## Work to be completed:
Instruction for the data below: set down exactly the lines from the line with "right hip: (672, 393, 4)" to the line with "right ankle: (1083, 784, 14)", inclusive, and no others.

## Material provided:
┄┄┄┄┄┄┄┄┄┄┄┄┄┄┄┄┄┄┄┄
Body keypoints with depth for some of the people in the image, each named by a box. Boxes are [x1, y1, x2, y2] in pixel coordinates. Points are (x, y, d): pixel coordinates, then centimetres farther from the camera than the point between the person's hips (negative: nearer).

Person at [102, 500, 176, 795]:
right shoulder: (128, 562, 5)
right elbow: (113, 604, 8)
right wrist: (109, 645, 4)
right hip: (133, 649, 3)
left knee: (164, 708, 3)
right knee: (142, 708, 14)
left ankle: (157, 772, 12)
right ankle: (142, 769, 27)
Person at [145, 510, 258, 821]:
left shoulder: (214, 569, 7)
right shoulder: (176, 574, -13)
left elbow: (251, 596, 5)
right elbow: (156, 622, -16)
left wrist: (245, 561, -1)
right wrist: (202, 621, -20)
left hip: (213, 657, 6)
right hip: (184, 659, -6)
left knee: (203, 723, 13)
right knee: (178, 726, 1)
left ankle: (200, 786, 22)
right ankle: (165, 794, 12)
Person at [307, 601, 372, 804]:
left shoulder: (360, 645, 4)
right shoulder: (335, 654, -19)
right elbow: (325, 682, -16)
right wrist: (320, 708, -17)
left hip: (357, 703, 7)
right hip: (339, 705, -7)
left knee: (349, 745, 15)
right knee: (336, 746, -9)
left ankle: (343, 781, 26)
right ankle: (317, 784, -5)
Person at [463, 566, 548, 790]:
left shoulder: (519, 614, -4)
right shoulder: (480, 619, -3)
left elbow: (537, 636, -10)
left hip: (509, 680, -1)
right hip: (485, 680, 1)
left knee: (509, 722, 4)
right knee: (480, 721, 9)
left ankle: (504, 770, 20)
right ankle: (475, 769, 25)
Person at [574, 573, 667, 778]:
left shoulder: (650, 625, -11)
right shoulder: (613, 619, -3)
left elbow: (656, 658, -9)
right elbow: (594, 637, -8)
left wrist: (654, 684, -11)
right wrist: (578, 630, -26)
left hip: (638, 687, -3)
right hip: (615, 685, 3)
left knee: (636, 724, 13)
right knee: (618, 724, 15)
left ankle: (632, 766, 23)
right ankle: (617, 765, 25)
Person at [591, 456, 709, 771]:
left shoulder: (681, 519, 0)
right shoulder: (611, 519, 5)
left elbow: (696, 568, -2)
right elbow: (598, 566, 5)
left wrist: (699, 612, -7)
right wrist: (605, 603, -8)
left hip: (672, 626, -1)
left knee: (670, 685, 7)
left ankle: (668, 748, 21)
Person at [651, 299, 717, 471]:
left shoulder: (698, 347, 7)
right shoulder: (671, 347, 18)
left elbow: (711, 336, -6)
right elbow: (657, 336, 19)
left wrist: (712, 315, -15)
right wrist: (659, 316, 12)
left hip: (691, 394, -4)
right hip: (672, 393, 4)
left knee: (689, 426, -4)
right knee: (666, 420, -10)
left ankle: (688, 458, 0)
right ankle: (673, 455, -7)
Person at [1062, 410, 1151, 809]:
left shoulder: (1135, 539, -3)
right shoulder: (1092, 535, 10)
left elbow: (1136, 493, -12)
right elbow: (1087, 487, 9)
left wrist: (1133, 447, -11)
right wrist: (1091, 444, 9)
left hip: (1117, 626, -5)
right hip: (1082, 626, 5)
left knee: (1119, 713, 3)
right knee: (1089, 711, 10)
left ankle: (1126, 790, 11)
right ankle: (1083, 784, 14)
┄┄┄┄┄┄┄┄┄┄┄┄┄┄┄┄┄┄┄┄
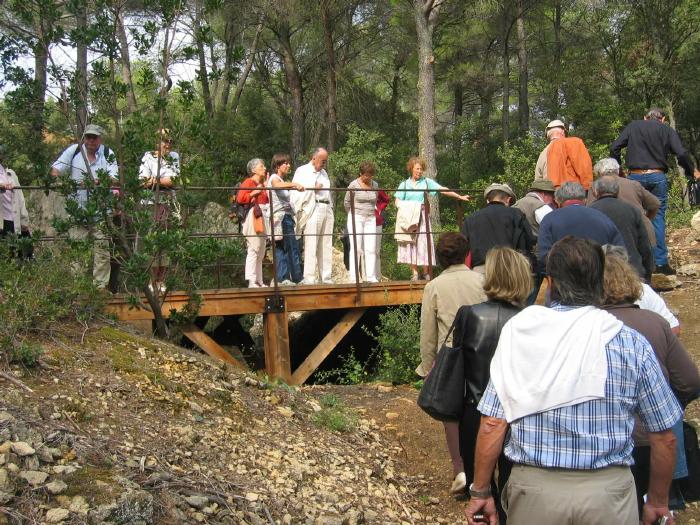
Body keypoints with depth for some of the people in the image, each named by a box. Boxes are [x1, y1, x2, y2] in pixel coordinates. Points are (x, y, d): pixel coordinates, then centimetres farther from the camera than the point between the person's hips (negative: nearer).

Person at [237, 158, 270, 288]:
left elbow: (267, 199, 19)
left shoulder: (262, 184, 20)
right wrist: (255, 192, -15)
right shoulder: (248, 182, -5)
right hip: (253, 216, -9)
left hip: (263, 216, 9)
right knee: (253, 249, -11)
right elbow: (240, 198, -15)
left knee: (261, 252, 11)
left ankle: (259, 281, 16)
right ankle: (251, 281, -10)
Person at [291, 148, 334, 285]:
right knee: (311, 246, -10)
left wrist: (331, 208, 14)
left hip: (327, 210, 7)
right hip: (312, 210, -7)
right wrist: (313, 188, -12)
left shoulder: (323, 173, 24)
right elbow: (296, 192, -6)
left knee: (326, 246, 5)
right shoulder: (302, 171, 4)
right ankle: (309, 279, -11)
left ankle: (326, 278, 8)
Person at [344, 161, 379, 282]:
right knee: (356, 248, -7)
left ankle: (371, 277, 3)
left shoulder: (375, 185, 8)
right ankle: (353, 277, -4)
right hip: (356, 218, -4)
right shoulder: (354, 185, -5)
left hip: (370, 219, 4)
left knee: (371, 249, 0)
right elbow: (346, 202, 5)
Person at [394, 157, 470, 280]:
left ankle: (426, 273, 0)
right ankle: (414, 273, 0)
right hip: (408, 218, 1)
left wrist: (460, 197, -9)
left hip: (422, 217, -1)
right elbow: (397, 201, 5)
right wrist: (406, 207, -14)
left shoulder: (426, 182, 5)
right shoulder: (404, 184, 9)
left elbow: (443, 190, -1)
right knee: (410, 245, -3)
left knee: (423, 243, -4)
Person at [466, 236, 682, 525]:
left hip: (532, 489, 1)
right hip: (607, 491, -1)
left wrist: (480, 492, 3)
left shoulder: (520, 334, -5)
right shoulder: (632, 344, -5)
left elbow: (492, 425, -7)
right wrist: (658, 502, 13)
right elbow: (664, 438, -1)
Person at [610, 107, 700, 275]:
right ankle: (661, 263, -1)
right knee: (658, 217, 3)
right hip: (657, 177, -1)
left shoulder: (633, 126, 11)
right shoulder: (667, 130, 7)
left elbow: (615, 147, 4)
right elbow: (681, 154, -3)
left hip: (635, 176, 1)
┄┄┄┄┄┄┄┄┄┄┄┄┄┄┄┄┄┄┄┄
## Exercise result:
right hip: (672, 393, 4)
left knee: (689, 426, -4)
right knee: (666, 420, -10)
left ankle: (688, 458, 0)
right ankle: (673, 455, -7)
Person at [1062, 410, 1151, 809]:
left shoulder: (1135, 539, -3)
right shoulder: (1092, 535, 10)
left elbow: (1136, 493, -12)
right elbow: (1087, 487, 9)
left wrist: (1133, 447, -11)
right wrist: (1091, 444, 9)
left hip: (1117, 626, -5)
right hip: (1082, 626, 5)
left knee: (1119, 713, 3)
right knee: (1089, 711, 10)
left ankle: (1126, 790, 11)
right ankle: (1083, 784, 14)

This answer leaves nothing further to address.